Wie zuverlässig sind Bauernregeln im Klimawandel? Haus & Garten | 27.01.2021 | Frank von Berger

Wetterwindrad mit Hahn

Das Wetter beeinflusst das Gedeihen im Garten nicht unwesentlich. Um den richtigen Zeitpunkt für Aussaat, Pflanzung und Ernte zu bestimmen, verlassen sich noch heute viele Menschen auf Bauernregeln. Zu Recht?

Seit jeher haben Menschen versucht, dem Phänomen Wetter auf die Spur zu kommen. Neben Naturbeobachtungen, die jeder selbst machen konnte, hatte die Astrologie einst großen Einfluss auf die Wetterprognosen. So mancher Gelehrte meinte, mit Fernrohr und Planetenkarte den Landwirten, Gärtnern und anderen vom Wetter abhängigen Berufsgruppen das Wettergeschehen voraussagen zu können.

Nicht selten allerdings versprachen die Astrologen das Blaue vom Himmel – und dann regnete es in Strömen. Traditionelle Bauernregeln galten deshalb als die zuverlässigeren Wetterorakel. Sie spiegeln, zum besseren Memorieren in Reime gefasst, meteorologische Wahrscheinlichkeiten wider und beruhen auf zum Teil jahrhundertealten Erfahrungswerten. Meistens sind Bauernregeln sogenannte „Wenn-dann-Assoziationen“. Beispielsweise „Wenn’s der Hornung (Februar) gnädig macht, dann bringt der Lenz den Frost bei Nacht“.

Typisch für traditionelle Bauernregeln ist die Verknüpfung vom Auftreten bestimmter Wetterphänomene mit festen Daten, meistens sind das kirchliche Feiertage oder auch Jahreszeiten. Bekannte Bauernregeln sind etwa „Agatha und Dorothee (5. und 6. Februar) sind reich an Schnee“. Fachleute nennen diese Art der Wetterprognose daher auch phänologische Wettervorhersage. Die Phänologie ist die Lehre von den Erscheinungen des jahreszeitlichen Ablaufs in der Pflanzen- und Tierwelt.

Traktor auf Feld

Nicht nur für Landwirte, sondern auch für (Hobby-)Gärtner ein Anhaltspunkt: traditionelle Bauernregeln.

########################################

▶ [ZIEL 1]: Wie heißt im Text über Bauernregeln die Lehre von den Erscheinungen des jahreszeitlichen Ablaufs in der Pflanzen- und Tierwelt?
▶ [ZIEL 2]: Führen Sie den Text über Bauernregeln im Klimawandel im Anschluss an seinen letzten Satz fort.

▶ [GEGEBENES MATERIAL]:

########################################

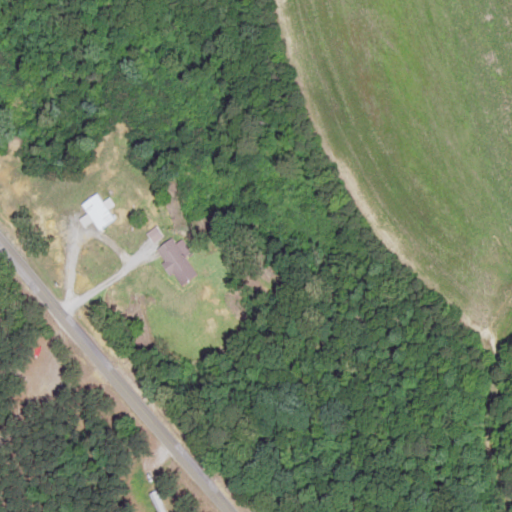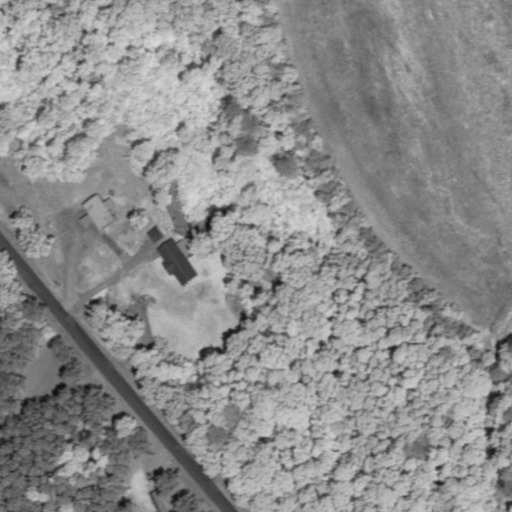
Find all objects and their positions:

########################################

▶ [SCHRIFTLICHE ANTWORT 1]: Phänologie.

▶ [SCHRIFTLICHE ANTWORT 2]:
Auch sogenannte Lostage wie der Siebenschläfertag (17. Juni) dienten für Wetterprognosen. Lostage sind Stichtage, an denen aus Erfahrung entscheidende Wetterwechsel eintreten können oder sich Großwetterlagen ankündigen, die für längere Zeit wetterbestimmend sind. „Regnet’s am Siebenschläfertag, es noch sieben Wochen regnen mag“ ist eine der bekanntesten Bauernregeln, die sich an solchen Tagen festmachen.

Erderwärmung macht sich bemerkbar

In der jüngeren Vergangenheit treten immer häufiger extreme Wetterphänomene auf, etwa Starkregen und Überflutungen oder ungewöhnlich lange Hitze- und Trockenperioden. Verursacht werden diese Abweichungen vom bekannten Wettergeschehen – da sind sich die Fachleute einig – durch den von Menschen verursachten Klimawandel.

Laut Deutschem Wetterdienst (DWD) macht sich die Erderwärmung in Deutschland stärker bemerkbar als im weltweiten Vergleich. Das lässt sich ganz konkret in Zahlen fassen: Seit 1881 hat sich Deutschland um 1,4 Grad erwärmt, international liegt der Wert bei etwas unter einem Grad. Auch wenn das nach nicht viel klingt – für die Natur bedeutet es einen erheblichen Unterschied.

Schneeglöckchen

Schneeglöckchen blühen drei Wochen früher als vor 50 Jahren.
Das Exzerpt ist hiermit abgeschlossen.